Re: [git pull] drm for 5.14-rc1

2021-09-18 Thread Michael Stapelberg
Hi,

torvalds at linux-foundation.org (Linus Torvalds) writes:
> Did I fix it up correctly? Who knows. The code makes more sense to me
> now and seems valid. But I really *really* want to stress how locking
> is important.

As far as I can tell, this merge conflict resolution made my Raspberry
Pi 3 hang on boot.
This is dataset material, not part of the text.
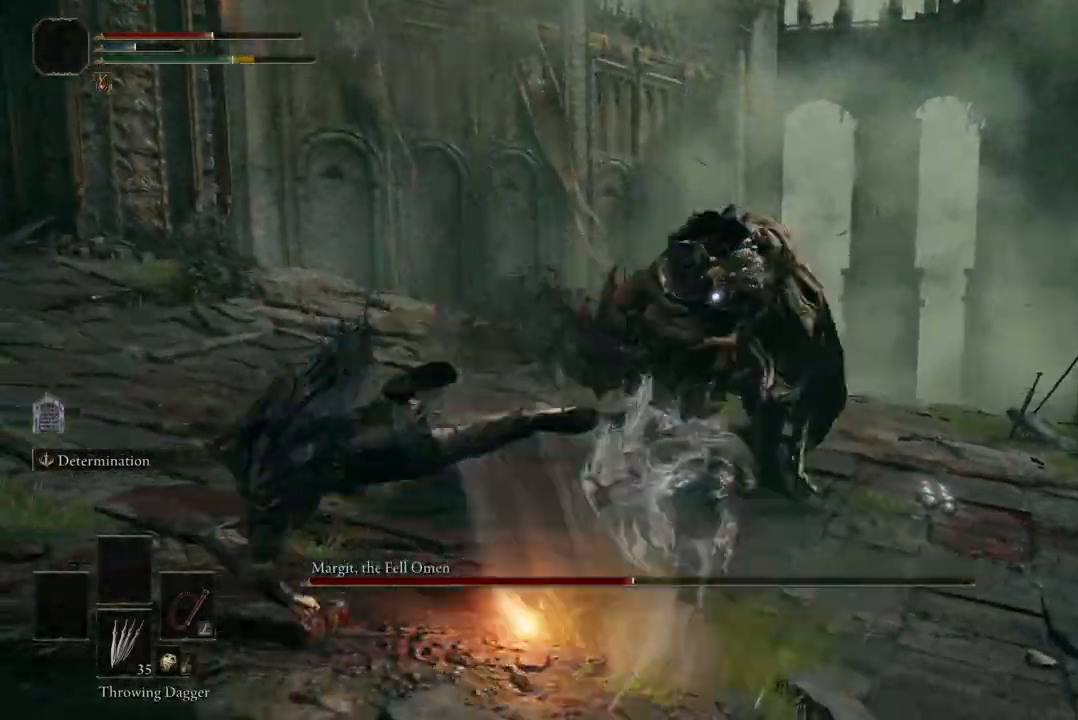
{"buttons": ["A"], "left_stick": "up", "right_stick": "center", "events": [[233, "left_stick", "up-left"], [333, "left_stick", "up"], [433, "A", "down"]]}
You can find the full serial console output at:

https://t.zekjur.net/linux-5.14-raspberry-pi-3-hang-vc4.txt

The last few messages are from vc4, then the boot hangs.

Using git-bisect, I tracked this down to
https://github.com/torvalds/linux/commit/e058a84bfddc42ba356a2316f2cf1141974625c9,
which is the merge you’re talking about here, AFAICT.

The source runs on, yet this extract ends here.